Photo by Jm51. Wikimedia Commons

I talked about the prevalence of NP’s in beer and sea salt in Signs of Fall 12 (November 22, 2018), and a recent paper in the Proceedings of the National Academy of Sciences (January 8, 2024) looked at the amount of MP’s in bottled water (100,000 MP particles in every liter!). This paper also discussed some of the possible consequences of ingesting these MP’s including an increased incidence of colorectal cancers (especially in young people) and increases in Crohn’s disease and ulcerative colitis.
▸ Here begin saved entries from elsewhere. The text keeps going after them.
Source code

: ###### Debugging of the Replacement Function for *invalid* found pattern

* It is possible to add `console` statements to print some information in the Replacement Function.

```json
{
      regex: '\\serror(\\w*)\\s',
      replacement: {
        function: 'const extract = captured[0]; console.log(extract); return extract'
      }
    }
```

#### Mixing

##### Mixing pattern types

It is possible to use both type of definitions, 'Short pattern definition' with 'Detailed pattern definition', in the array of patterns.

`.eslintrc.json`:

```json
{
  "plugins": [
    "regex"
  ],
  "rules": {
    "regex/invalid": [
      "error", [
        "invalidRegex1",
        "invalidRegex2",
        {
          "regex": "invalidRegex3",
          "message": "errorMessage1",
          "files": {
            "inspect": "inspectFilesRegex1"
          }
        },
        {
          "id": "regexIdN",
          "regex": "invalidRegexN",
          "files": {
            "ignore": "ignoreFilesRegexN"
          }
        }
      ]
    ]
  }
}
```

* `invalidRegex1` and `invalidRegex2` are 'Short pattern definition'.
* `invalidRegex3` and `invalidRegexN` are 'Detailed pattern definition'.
Another paper published last year in the Journal of Hazardous Materials (January 15, 2023) determined that humans consume about 5 grams of MP’s per week. These MP’s alter the community of colonic microorganisms (decreasing several beneficial microbes and increasing several pathogenic microbes). These MP’s are also absorbed into the body and found circulating in the blood stream and accumulating in a number of organs of the body (including the liver, spleen, lungs and placenta).
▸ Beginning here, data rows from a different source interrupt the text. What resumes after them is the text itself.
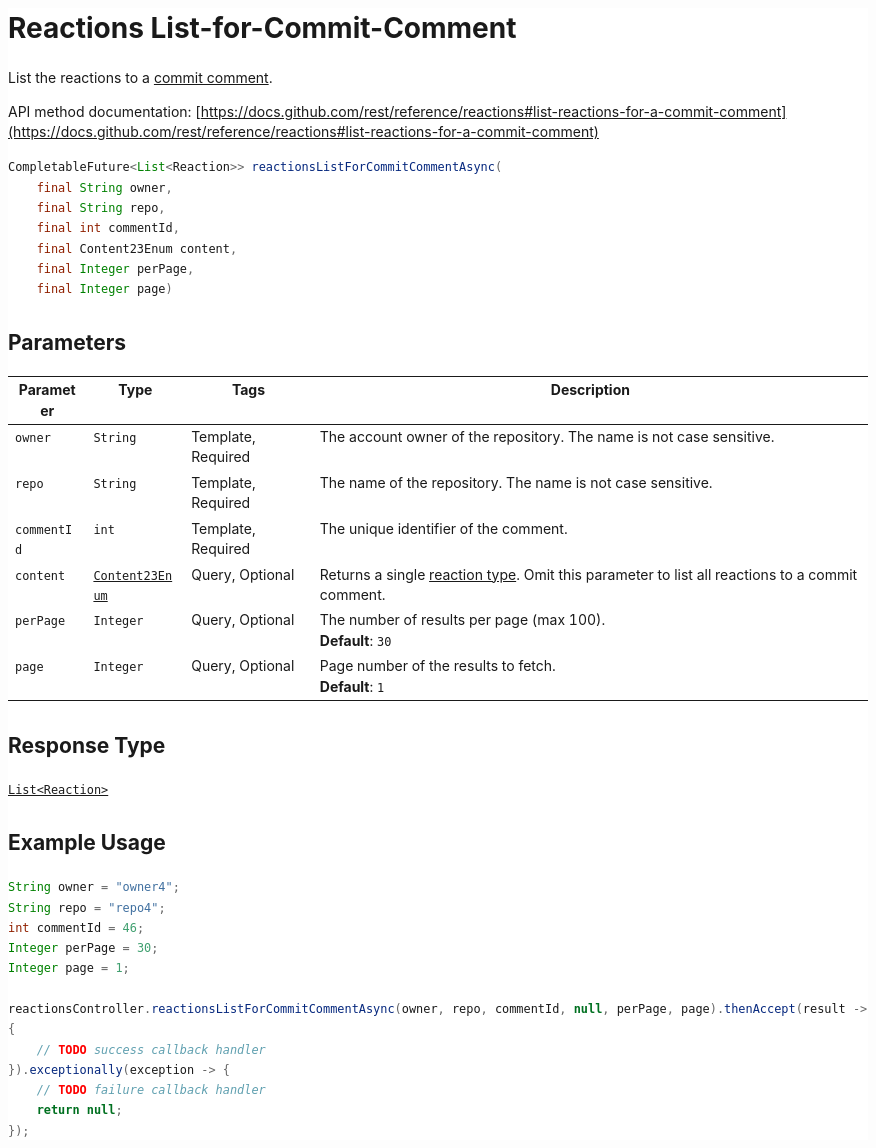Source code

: 
# Reactions List-for-Commit-Comment

List the reactions to a [commit comment](https://docs.github.com/rest/reference/repos#comments).

API method documentation: [https://docs.github.com/rest/reference/reactions#list-reactions-for-a-commit-comment](https://docs.github.com/rest/reference/reactions#list-reactions-for-a-commit-comment)

```java
CompletableFuture<List<Reaction>> reactionsListForCommitCommentAsync(
    final String owner,
    final String repo,
    final int commentId,
    final Content23Enum content,
    final Integer perPage,
    final Integer page)
```

## Parameters

| Parameter | Type | Tags | Description |
|  --- | --- | --- | --- |
| `owner` | `String` | Template, Required | The account owner of the repository. The name is not case sensitive. |
| `repo` | `String` | Template, Required | The name of the repository. The name is not case sensitive. |
| `commentId` | `int` | Template, Required | The unique identifier of the comment. |
| `content` | [`Content23Enum`](../../doc/models/content-23-enum.md) | Query, Optional | Returns a single [reaction type](https://docs.github.com/rest/reference/reactions#reaction-types). Omit this parameter to list all reactions to a commit comment. |
| `perPage` | `Integer` | Query, Optional | The number of results per page (max 100).<br>**Default**: `30` |
| `page` | `Integer` | Query, Optional | Page number of the results to fetch.<br>**Default**: `1` |

## Response Type

[`List<Reaction>`](../../doc/models/reaction.md)

## Example Usage

```java
String owner = "owner4";
String repo = "repo4";
int commentId = 46;
Integer perPage = 30;
Integer page = 1;

reactionsController.reactionsListForCommitCommentAsync(owner, repo, commentId, null, perPage, page).thenAccept(result -> {
    // TODO success callback handler
}).exceptionally(exception -> {
    // TODO failure callback handler
    return null;
});
```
Another study published in Cell Reports (April 4, 2023) showed that NP’s in the diet triggered the activation of gut macrophages and stimulated the synthesis of an intestinal cytokine (Interleukin 1 (IL-1)). IL-1 acts to modulate the activity of the immune system and regulate inflammation. This “gut” IL-1 entered the blood stream and was detected in the brains of study animals where it stimulated microglial activity and activated the helper T-cell, Th17. Th17 produces an array of cytokines that trigger immune reactions to infectious agents (like bacteria). They also are significant immune modulators in a number of autoimmune diseases. The impact of this IL-1 and Th17 activity in the brain was a notable decline in cognitive and short-term memory.

And, a paper just published in the New England Journal of Medicine (March 7, 2024) examined the plastic content (MP’s and NP’s) of the fatty plaque removed from patients’ carotid arteries. Those patients with the highest amounts of plastics had significantly greater chances of stroke, heart attack or death from any causes during the follow-up months after the operation than those patients who had no plastic in their fatty plaque.
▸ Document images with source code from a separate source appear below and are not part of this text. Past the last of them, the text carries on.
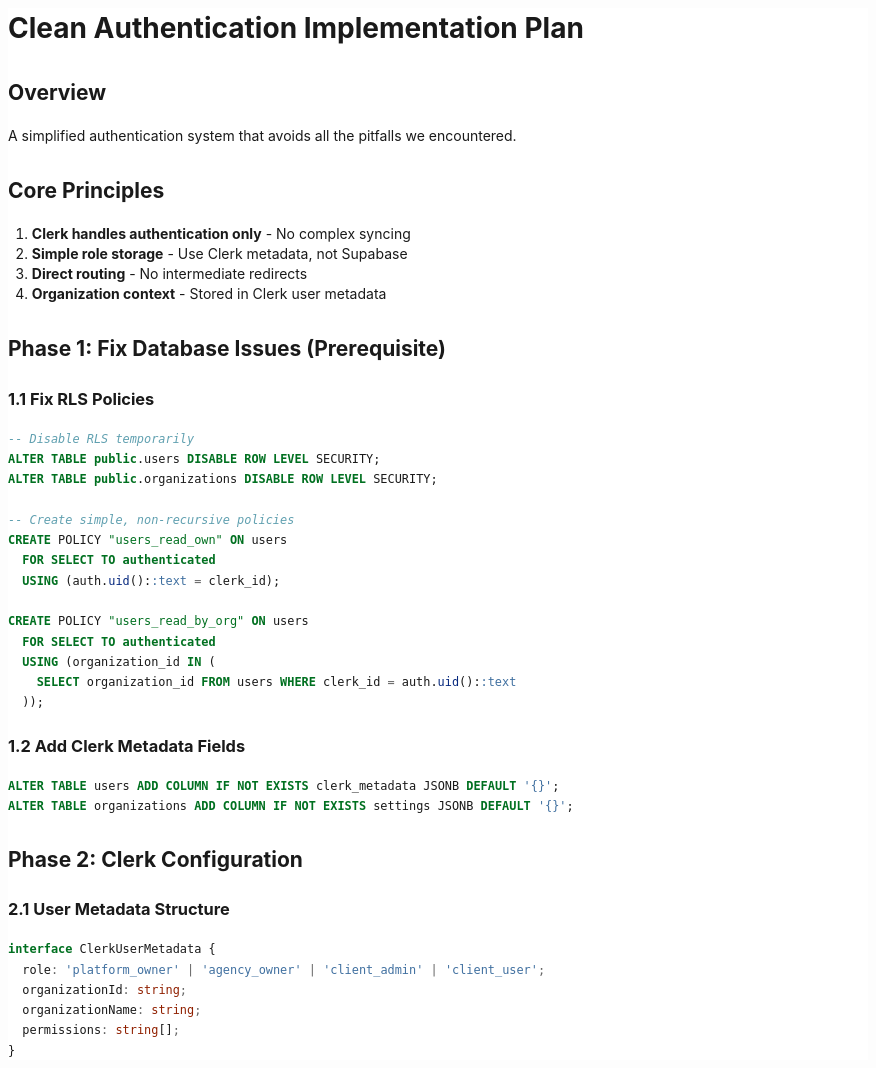 # Clean Authentication Implementation Plan

## Overview
A simplified authentication system that avoids all the pitfalls we encountered.

## Core Principles
1. **Clerk handles authentication only** - No complex syncing
2. **Simple role storage** - Use Clerk metadata, not Supabase
3. **Direct routing** - No intermediate redirects
4. **Organization context** - Stored in Clerk user metadata

## Phase 1: Fix Database Issues (Prerequisite)
### 1.1 Fix RLS Policies
```sql
-- Disable RLS temporarily
ALTER TABLE public.users DISABLE ROW LEVEL SECURITY;
ALTER TABLE public.organizations DISABLE ROW LEVEL SECURITY;

-- Create simple, non-recursive policies
CREATE POLICY "users_read_own" ON users
  FOR SELECT TO authenticated
  USING (auth.uid()::text = clerk_id);

CREATE POLICY "users_read_by_org" ON users  
  FOR SELECT TO authenticated
  USING (organization_id IN (
    SELECT organization_id FROM users WHERE clerk_id = auth.uid()::text
  ));
```

### 1.2 Add Clerk Metadata Fields
```sql
ALTER TABLE users ADD COLUMN IF NOT EXISTS clerk_metadata JSONB DEFAULT '{}';
ALTER TABLE organizations ADD COLUMN IF NOT EXISTS settings JSONB DEFAULT '{}';
```

## Phase 2: Clerk Configuration
### 2.1 User Metadata Structure
```typescript
interface ClerkUserMetadata {
  role: 'platform_owner' | 'agency_owner' | 'client_admin' | 'client_user';
  organizationId: string;
  organizationName: string;
  permissions: string[];
}
```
You don’t want plastics in your body!

Singl use plastic bages. Photo by Divotomezove. Wikimedia Commons

So, what have Deborah and I done to reduce our use of plastics?

  1. We now buy our orange juice as frozen concentrate instead of ready-to-drink juice in plastic jugs.
  2. We now only buy milk in half-gallon, cardboard containers instead of the gallon, plastic jugs.
  3. We only buy eggs in cardboard egg cartons.
  4. We stopped buying lettuce and other salad veggies pre-packaged in plastic containers. Now we buy loose produce and bring it home in our re-useable, cloth bags.
  5. We buy bulk kitty litter from the local pet store and fill-up our reuseable litter pail as needed.
  6. We buy meat and chicken etc. directly at the meat counter and get it wrapped in paper.
  7. We buy yogurt in as large a container as possible instead of whole slew of small containers.
  8. We continue to use our re-useable water bottles and also our reuseable grocery/shopping bags.
  9. If we have soda, we buy it in recyclable, aluminum cans instead of plastic bottles or jugs.
  10. Laundry soaps, dishwasher detergents, shampoos and contitioners are now available in paper packed and bar forms. No plastic bottles!
  11. When we go to a restaurant, we take our own, reuseable containers for any leftovers.

It is hard to completely eliminate plastics from your life, but we are working toward a more sustainable home ecosystem!

By the way, the new Colorado law banning the distribution of single use plastic bags is being widely ignored by many of the stores in our area! There are still thousands of available bags at the checkouts of our grocery stores and for delivery of take-out food from restaurants. Things change, but slowly!